* **About this exercise**
Quote exactly and only this range of lines in the data below: the line that holds "15: (223, 333, 14.62)" to the line that holds "29: (578, 420, 16.87)", both included.

* **Provided data**
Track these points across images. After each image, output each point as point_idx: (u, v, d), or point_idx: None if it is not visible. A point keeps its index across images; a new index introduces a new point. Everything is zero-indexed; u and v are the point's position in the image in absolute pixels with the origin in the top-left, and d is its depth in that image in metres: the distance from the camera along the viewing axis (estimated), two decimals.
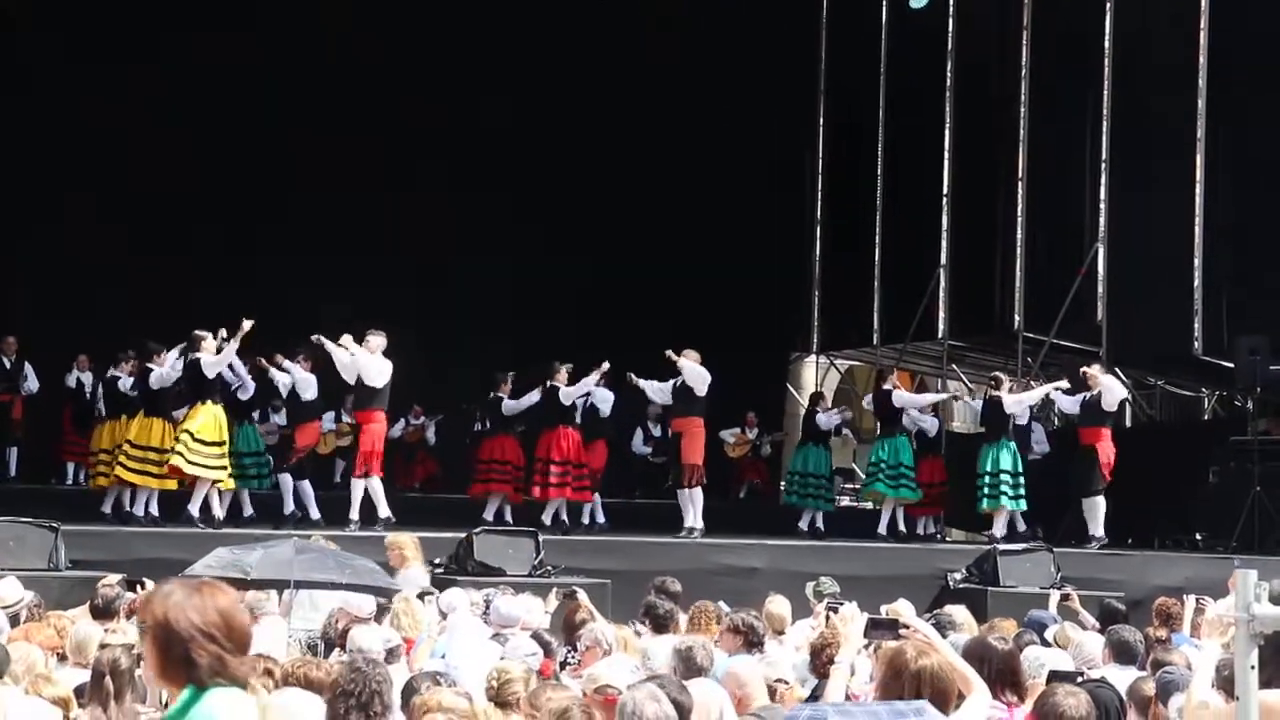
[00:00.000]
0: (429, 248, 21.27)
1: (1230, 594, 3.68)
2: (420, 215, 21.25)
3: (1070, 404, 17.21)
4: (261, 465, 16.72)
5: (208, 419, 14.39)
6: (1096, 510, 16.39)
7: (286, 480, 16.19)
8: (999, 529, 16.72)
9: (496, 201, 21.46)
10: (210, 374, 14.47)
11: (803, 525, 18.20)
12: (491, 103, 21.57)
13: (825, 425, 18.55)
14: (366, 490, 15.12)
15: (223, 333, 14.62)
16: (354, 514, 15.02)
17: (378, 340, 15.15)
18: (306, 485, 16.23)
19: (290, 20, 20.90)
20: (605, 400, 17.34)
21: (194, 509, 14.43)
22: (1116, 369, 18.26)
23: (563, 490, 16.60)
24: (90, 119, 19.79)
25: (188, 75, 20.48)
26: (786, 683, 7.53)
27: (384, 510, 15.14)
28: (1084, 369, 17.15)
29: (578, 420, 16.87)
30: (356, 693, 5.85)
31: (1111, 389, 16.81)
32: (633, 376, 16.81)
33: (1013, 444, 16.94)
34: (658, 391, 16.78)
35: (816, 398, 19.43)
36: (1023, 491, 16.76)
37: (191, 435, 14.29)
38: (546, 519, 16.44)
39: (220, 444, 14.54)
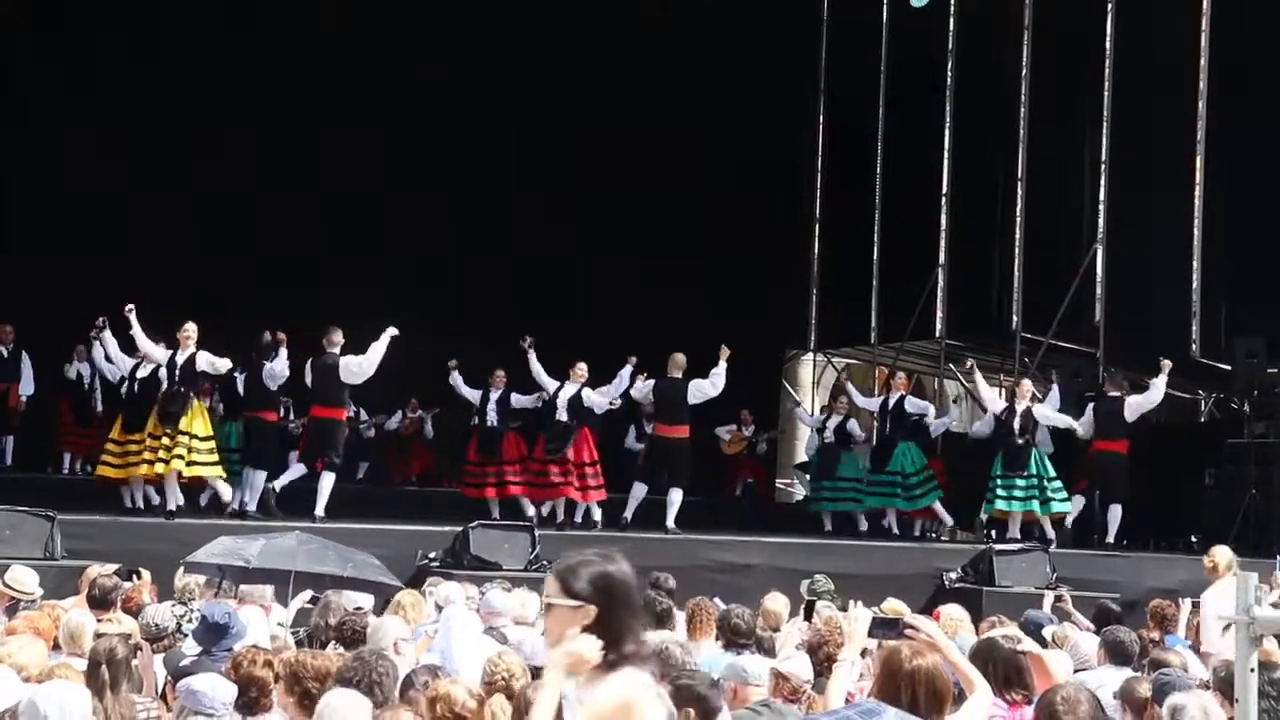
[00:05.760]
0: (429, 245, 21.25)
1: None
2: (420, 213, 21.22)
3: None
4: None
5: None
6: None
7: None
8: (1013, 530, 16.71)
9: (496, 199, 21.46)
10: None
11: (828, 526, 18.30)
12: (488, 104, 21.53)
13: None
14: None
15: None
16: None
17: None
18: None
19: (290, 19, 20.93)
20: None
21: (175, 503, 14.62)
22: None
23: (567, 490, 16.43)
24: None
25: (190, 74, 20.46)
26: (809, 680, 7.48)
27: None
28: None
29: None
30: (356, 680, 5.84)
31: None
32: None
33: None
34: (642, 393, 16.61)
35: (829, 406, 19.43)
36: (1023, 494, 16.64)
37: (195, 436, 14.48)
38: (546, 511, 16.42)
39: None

* **Your response**
15: (223, 333, 14.62)
16: (354, 514, 15.02)
17: (378, 340, 15.15)
18: (306, 485, 16.23)
19: (290, 20, 20.90)
20: (605, 400, 17.34)
21: (194, 509, 14.43)
22: (1116, 369, 18.26)
23: (563, 490, 16.60)
24: (90, 119, 19.79)
25: (188, 75, 20.48)
26: (786, 683, 7.53)
27: (384, 510, 15.14)
28: (1084, 369, 17.15)
29: (578, 420, 16.87)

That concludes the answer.